MORISON, ROBERT, an eminent botanist of the seventeenth century, was born at Aberdeen in the year 1620. He completed his education in the university of that city, and in 1638 took the degree of Doctor of Philosophy. He was originally designed by his parents for the church, but his own taste led him to the study of botany and physic; and his attachment to those sciences finally prevailing over every other consideration, he began to follow them as a profession. His attachment to the royal cause, induced him to take an active part in the political disturbances of his times. He was present at the battle of the Bridge of Dee, near Aberdeen, and was severely wounded in that engagement. On his recovery, he went to Paris, where he obtained employment as a tutor to the son of counsellor Brizet; but at the same time he zealously devoted himself to the study of botany, anatomy, and zoology.

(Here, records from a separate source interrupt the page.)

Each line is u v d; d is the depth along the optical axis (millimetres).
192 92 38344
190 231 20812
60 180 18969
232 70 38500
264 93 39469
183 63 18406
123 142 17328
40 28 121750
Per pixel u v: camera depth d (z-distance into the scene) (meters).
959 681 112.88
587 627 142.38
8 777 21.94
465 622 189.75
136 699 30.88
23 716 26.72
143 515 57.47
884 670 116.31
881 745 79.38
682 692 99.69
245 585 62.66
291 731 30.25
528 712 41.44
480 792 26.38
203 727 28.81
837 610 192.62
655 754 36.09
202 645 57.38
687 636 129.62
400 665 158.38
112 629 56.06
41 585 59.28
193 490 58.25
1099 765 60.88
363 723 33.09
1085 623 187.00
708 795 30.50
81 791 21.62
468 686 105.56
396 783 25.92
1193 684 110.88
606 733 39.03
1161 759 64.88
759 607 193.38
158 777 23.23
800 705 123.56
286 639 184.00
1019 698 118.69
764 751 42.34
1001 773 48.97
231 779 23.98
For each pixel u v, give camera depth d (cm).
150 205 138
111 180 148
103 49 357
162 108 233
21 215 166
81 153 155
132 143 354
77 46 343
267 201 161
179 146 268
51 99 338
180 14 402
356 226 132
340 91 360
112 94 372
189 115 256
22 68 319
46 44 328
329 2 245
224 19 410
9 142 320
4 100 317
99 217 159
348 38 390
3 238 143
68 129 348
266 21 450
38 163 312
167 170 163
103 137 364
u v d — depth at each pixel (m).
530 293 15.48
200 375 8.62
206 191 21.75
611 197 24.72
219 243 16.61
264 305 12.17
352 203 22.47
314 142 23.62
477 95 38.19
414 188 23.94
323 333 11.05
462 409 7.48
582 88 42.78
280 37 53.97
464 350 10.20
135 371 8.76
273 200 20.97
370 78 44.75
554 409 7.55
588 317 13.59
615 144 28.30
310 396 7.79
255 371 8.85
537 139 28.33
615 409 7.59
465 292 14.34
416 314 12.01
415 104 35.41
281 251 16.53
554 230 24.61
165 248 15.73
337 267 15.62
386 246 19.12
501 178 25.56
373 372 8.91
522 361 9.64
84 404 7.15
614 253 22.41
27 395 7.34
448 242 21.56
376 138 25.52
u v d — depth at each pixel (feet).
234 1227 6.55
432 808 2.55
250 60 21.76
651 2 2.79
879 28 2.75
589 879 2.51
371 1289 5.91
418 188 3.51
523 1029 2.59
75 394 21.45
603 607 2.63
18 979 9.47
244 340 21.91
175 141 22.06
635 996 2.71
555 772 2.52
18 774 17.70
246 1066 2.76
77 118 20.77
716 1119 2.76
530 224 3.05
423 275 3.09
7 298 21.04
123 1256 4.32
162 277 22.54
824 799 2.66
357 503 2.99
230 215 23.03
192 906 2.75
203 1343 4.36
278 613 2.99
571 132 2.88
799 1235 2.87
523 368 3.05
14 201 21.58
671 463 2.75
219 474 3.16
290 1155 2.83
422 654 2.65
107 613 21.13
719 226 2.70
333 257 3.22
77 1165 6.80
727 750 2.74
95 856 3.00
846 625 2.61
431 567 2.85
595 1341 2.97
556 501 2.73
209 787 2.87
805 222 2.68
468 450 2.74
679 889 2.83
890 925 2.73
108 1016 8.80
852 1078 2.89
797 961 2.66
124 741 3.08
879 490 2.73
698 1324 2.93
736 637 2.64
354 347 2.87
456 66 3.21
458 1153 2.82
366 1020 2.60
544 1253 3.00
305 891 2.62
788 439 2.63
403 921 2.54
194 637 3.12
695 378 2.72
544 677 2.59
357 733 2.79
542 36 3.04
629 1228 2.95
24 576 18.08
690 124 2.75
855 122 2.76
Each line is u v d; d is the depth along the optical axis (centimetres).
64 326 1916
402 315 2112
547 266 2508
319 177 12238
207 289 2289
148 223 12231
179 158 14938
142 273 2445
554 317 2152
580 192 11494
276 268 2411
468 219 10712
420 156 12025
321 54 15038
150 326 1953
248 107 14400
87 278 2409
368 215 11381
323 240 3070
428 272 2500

In 1648, he took a doctor’s degree in physic at Angers; and now became so distinguished by his skill in botany, that, on the recommendation of Mr Robin, king’s botanist, he was taken into the patronage of the duke of Orleans, uncle to Louis XIV., and appointed, in 1650, intendant of the ducal gardens at Blois, with a handsome salary. In this situation he remained till the duke’s death, which took place in 1660. While employed in the capacity of intendant, Morison discovered to his patron, the duke of Orleans, the method of botany, which afterwards acquired him so much celebrity. The latter, much pleased with its ingenuity, and the talent which it displayed, afforded its discoverer every encouragement, to prosecute it to completion; and sent him, at his own expense, through various provinces of France, to search for new plants, and to acquire what other information such an excursion might afford. On this occasion, Morison travelled into Burgundy, Lyonnois, Languedoc, and Brittany, carefully investigated their coasts and isles, and returned with many rare, and some new plants, with which he enriched the garden of his patron.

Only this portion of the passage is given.